Segurança é condenado a 15 anos por espancar morador de rua até a morte no Centro do Rio

Crime ocorreu na Praça Mauá e foi registrado por câmeras; réu também foi condenado a pagar R$ 810 mil aos filhos da vítima

04/02/2026 às 10:54 por Redação Plox

O segurança Carlos Alberto Rodrigues do Rosário Júnior foi condenado a 15 anos de prisão, em regime fechado, pela morte do morador em situação de rua Luís Felipe Silva dos Santos, de 43 anos, espancado com um cassetete.


Carlos Alberto Rocaigues do Rosário Junior responde por homicídio qualificado e está preso.

Carlos Alberto Rocaigues do Rosário Junior responde por homicídio qualificado e está preso.

Foto: Reprodução

A decisão foi tomada na noite desta terça-feira (3) pelo Conselho de Sentença do Tribunal do Júri, no 2º Tribunal do Júri. O réu foi condenado por homicídio qualificado.

Na sentença, a juíza Elizabeth Machado Louro ressaltou que o crime foi praticado “à luz da manhã em plena via pública, com exacerbada violência”.

Além da pena de prisão, a Justiça determinou que Carlos Alberto pague indenização por danos morais aos três filhos da vítima. O valor foi fixado em 500 salários mínimos (R$ 810 mil), conforme pedido do Ministério Público.

Crime ocorreu em frente a restaurante na Praça Mauá

O crime aconteceu na manhã de 23 de agosto de 2024, em frente ao Restaurante Flórida, na Praça Mauá, no Centro do Rio. Imagens de câmeras de segurança registraram as agressões que resultaram na morte de Luís Felipe.

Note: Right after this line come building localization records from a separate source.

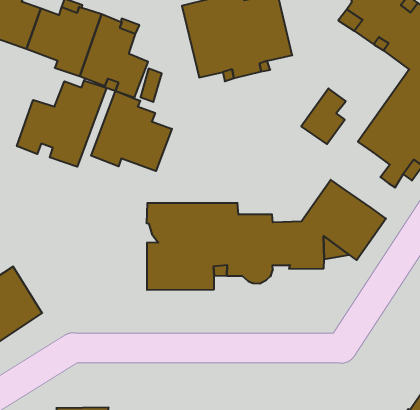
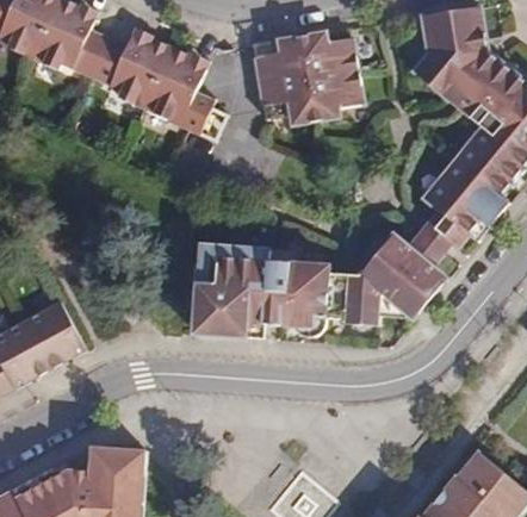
building: [17,80,107,167] -> none
building: [301,88,346,144] -> [407,208,454,266]
building: [91,91,172,171] -> none

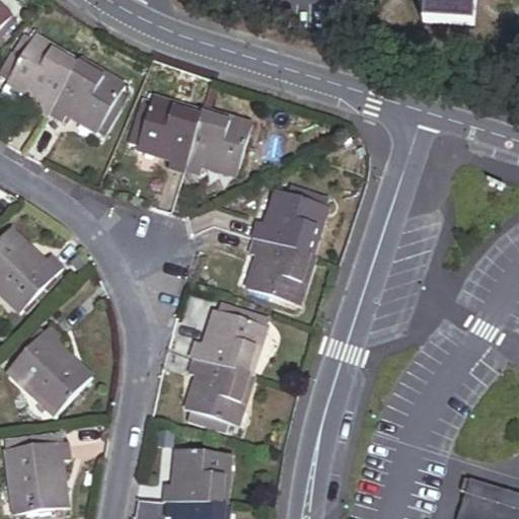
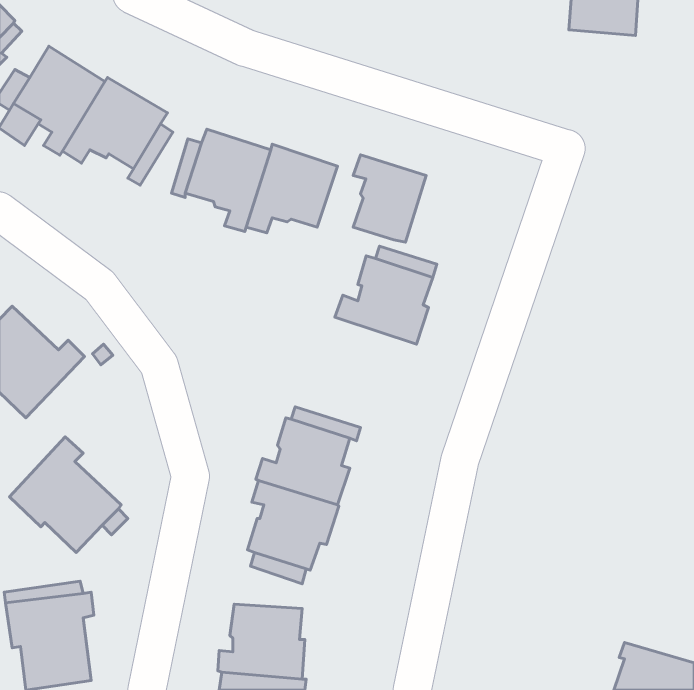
building: none -> [353,155,426,242]
building: [244,237,313,304] -> none

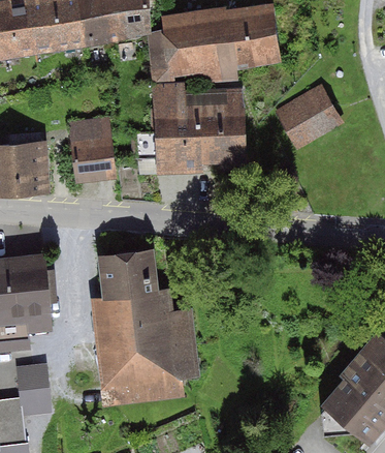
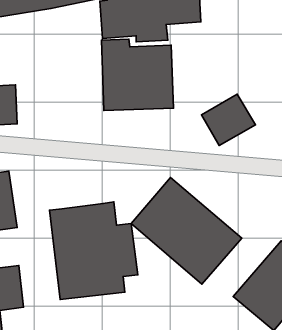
building: [279,86,346,150] -> [202,94,255,146]
building: [67,115,115,180] -> none
building: [95,244,155,294] -> none
building: none -> [131,178,242,284]

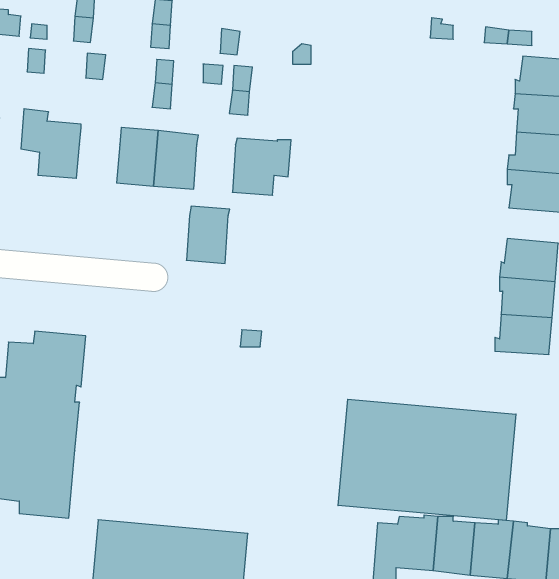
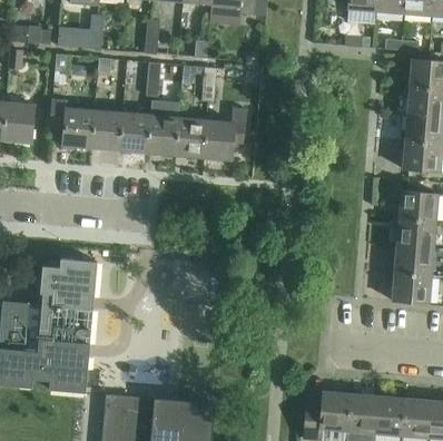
building: none -> [90,109,122,151]
building: [186,206,230,263] -> [175,117,206,158]
building: none -> [391,273,431,304]
building: [338,399,516,520] -> none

De acordo com as investigações, a vítima pediu comida no local e acabou se envolvendo em uma discussão com o segurança, um cliente e funcionários do restaurante. Em seguida, Carlos Alberto pegou um cassetete de madeira e passou a agredir o morador em situação de rua.

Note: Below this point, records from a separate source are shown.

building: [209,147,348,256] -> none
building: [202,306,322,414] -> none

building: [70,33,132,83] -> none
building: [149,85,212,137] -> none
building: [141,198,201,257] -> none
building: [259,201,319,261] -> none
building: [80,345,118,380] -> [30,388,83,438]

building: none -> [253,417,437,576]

Luís Felipe ainda tentou fugir e atravessar a rua, mas foi alcançado em frente ao Museu de Arte do Rio (MAR), onde voltou a ser espancado com golpes de cassetete e chutes. Ele não resistiu às agressões.

Prisão em flagrante

Logo após o crime, Carlos Alberto Rodrigues do Rosário Júnior foi preso em flagrante no mesmo dia por agentes da Delegacia de Homicídios da Capital (DHC), que assumiu a investigação do caso.